Anche al fine di evitare tragedie e polemiche sembra utile la proposta di Della Bella di “introdurre nell’ordinamento strumenti ‘straordinari’ che consentano di garantire, in situazioni di emergenza, una rapida fuoriuscita dei detenuti dagli istituti penitenziari, quando l’esecuzione intramuraria possa determinare un grave pregiudizio per la salute e la vita delle persone. Una riflessione, questa, imposta, da un lato, dalla necessità di assicurare che l’esecuzione della pena si svolga nel rispetto di principi inderogabili di tutela della salute e di umanità della pena, dall’altro, dalla sussistenza di obblighi positivi in capo allo Stato – discendenti tanto dalla Costituzione, quanto dalla Convenzione europea dei diritti dell’uomo – che impongono l’adozione di misure volte a proteggere la vita delle persone affidate alla sua custodia, come appunto i soggetti detenuti negli istituti penitenziari.”
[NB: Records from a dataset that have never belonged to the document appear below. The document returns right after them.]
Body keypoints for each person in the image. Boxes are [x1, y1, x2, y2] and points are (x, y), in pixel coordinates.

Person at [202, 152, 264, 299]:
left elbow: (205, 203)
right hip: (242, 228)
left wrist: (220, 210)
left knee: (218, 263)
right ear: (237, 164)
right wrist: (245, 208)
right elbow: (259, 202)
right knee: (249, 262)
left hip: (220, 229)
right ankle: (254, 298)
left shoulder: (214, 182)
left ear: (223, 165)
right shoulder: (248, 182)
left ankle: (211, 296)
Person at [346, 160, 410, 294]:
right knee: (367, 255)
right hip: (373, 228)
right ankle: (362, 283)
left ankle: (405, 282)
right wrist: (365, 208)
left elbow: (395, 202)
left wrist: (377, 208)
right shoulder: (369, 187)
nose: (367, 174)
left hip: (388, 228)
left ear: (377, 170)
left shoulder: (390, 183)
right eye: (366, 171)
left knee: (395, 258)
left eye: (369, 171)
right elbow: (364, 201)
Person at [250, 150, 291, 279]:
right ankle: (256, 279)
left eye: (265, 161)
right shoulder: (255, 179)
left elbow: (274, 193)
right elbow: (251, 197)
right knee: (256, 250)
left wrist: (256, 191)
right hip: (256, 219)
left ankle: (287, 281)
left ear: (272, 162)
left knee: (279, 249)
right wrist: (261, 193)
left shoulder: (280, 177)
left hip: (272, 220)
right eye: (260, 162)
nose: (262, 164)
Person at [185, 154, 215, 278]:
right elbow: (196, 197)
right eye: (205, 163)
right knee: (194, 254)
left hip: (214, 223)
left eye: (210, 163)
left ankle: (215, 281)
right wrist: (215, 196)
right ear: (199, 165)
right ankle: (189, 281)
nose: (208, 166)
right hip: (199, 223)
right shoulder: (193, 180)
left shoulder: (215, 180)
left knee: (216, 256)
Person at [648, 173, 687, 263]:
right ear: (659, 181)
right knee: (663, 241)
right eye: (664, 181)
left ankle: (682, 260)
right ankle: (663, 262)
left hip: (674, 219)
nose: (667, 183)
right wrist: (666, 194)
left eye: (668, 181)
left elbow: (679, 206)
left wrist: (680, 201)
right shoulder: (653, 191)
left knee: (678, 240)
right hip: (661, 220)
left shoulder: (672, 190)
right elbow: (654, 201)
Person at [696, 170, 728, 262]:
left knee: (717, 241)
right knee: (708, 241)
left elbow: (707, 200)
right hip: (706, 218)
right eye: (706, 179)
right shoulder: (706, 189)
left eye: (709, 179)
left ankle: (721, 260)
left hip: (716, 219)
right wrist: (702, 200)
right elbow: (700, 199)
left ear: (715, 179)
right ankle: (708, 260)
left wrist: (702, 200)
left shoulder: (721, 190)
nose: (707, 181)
Non mi sembra esagerato affermare che sono stati mesi di sospensione dell’art.27 Cost. e che si sono create bolle di incostituzionalità che hanno sfregiato “il volto costituzionale della pena”.
“Il futuro entra in noi, per trasformarsi in noi molto prima che accada”
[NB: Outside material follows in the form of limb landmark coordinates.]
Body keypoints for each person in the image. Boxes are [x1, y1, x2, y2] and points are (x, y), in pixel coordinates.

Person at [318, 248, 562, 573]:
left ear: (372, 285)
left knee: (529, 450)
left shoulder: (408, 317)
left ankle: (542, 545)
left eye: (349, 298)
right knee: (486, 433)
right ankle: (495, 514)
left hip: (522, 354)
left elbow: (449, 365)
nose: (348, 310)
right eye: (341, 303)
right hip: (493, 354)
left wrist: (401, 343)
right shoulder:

Rainer Maria Rilke, nelle Lettere a un giovane poeta (Lettera del 12 agosto 1904) scriveva:” Non sappiamo dire chi sia venuto, forse non lo sapremo mai, ma molti sono i segni che ne parlano, che dicono che è in questo modo che il futuro entra in noi, per trasformarsi in noi molto prima che accada.”
L’importanza data al futuro rivela la vitalità di una persona, di una famiglia, di una comunità. La statura di una comunità è direttamente proporzionale all’importanza che il futuro e i progetti hanno in quella comunità.
E’ chiaro ormai a tutti che il mondo di ieri non tornerà e che quando usciremo da questa emergenza sarà necessario ripensare in profondità il ruolo dello Stato, il tessuto economico sociale, il sistema istituzionale, le relazioni internazionali.
C’è bisogno di pensare al dopo, ai possibili percorsi di ritorno alla normalità, e alla futura normalità. È il momento di ragionare su tutto ciò che riguarda il con-vivere; su ciò che vorremmo e anche su ciò che non vorremmo ritornasse uguale.
“Dicebamus heri…”, la frase ed il programma che il teologo fra Luis de León pronunciò nel riprendere le lezioni all’Università di Salamanca, dopo cinque anni passati nelle carceri dell’Inquisizione, non è più riproponibile e non può significare “dove ci eravamo lasciati” perché in tanti non abbiamo lasciato. Comunque, deve essere ostacolata come progetto per il futuro.